**Collected data entries**
--

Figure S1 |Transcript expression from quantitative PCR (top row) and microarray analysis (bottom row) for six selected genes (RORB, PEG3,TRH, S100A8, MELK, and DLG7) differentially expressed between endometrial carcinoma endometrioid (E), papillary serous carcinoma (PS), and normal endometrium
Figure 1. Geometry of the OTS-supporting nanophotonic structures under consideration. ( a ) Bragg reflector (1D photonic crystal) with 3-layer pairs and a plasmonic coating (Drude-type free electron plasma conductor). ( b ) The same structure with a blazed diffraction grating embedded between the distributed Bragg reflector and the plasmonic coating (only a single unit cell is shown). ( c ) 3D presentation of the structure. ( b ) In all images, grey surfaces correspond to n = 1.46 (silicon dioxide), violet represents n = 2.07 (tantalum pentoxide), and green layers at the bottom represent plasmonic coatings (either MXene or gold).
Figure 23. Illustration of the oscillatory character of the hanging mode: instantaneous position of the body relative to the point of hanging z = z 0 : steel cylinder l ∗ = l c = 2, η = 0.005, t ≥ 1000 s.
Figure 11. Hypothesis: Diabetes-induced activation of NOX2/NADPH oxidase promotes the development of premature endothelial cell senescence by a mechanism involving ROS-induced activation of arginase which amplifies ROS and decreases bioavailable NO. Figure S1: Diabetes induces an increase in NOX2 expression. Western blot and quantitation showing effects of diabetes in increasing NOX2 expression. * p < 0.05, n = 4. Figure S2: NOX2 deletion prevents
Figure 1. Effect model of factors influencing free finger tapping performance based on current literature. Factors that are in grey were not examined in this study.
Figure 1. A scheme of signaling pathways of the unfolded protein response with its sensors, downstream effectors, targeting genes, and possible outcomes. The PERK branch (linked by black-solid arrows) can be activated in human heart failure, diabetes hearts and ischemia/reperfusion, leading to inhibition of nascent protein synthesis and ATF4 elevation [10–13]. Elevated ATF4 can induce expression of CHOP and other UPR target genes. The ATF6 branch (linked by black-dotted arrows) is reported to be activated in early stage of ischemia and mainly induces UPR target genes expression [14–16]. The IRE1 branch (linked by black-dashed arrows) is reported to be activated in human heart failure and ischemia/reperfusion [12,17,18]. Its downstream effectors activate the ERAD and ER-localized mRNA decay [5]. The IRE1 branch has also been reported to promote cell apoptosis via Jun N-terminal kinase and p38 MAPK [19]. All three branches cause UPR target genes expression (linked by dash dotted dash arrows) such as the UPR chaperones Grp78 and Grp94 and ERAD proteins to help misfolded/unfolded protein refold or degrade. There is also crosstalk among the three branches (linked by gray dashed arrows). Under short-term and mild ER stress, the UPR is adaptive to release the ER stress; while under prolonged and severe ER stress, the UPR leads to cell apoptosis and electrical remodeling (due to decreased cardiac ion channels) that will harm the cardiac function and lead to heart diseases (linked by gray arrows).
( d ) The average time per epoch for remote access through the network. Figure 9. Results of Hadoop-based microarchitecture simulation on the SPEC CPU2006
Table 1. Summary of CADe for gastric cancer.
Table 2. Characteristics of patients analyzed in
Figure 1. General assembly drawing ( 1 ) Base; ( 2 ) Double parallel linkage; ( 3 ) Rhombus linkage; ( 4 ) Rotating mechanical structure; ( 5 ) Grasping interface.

--

**DIRECTIONS**
Search the data above for lines holding "that" and copy each of them.

**SOLUTION BELOW**
Figure 1. Effect model of factors influencing free finger tapping performance based on current literature. Factors that are in grey were not examined in this study.
Figure 1. A scheme of signaling pathways of the unfolded protein response with its sensors, downstream effectors, targeting genes, and possible outcomes. The PERK branch (linked by black-solid arrows) can be activated in human heart failure, diabetes hearts and ischemia/reperfusion, leading to inhibition of nascent protein synthesis and ATF4 elevation [10–13]. Elevated ATF4 can induce expression of CHOP and other UPR target genes. The ATF6 branch (linked by black-dotted arrows) is reported to be activated in early stage of ischemia and mainly induces UPR target genes expression [14–16]. The IRE1 branch (linked by black-dashed arrows) is reported to be activated in human heart failure and ischemia/reperfusion [12,17,18]. Its downstream effectors activate the ERAD and ER-localized mRNA decay [5]. The IRE1 branch has also been reported to promote cell apoptosis via Jun N-terminal kinase and p38 MAPK [19]. All three branches cause UPR target genes expression (linked by dash dotted dash arrows) such as the UPR chaperones Grp78 and Grp94 and ERAD proteins to help misfolded/unfolded protein refold or degrade. There is also crosstalk among the three branches (linked by gray dashed arrows). Under short-term and mild ER stress, the UPR is adaptive to release the ER stress; while under prolonged and severe ER stress, the UPR leads to cell apoptosis and electrical remodeling (due to decreased cardiac ion channels) that will harm the cardiac function and lead to heart diseases (linked by gray arrows).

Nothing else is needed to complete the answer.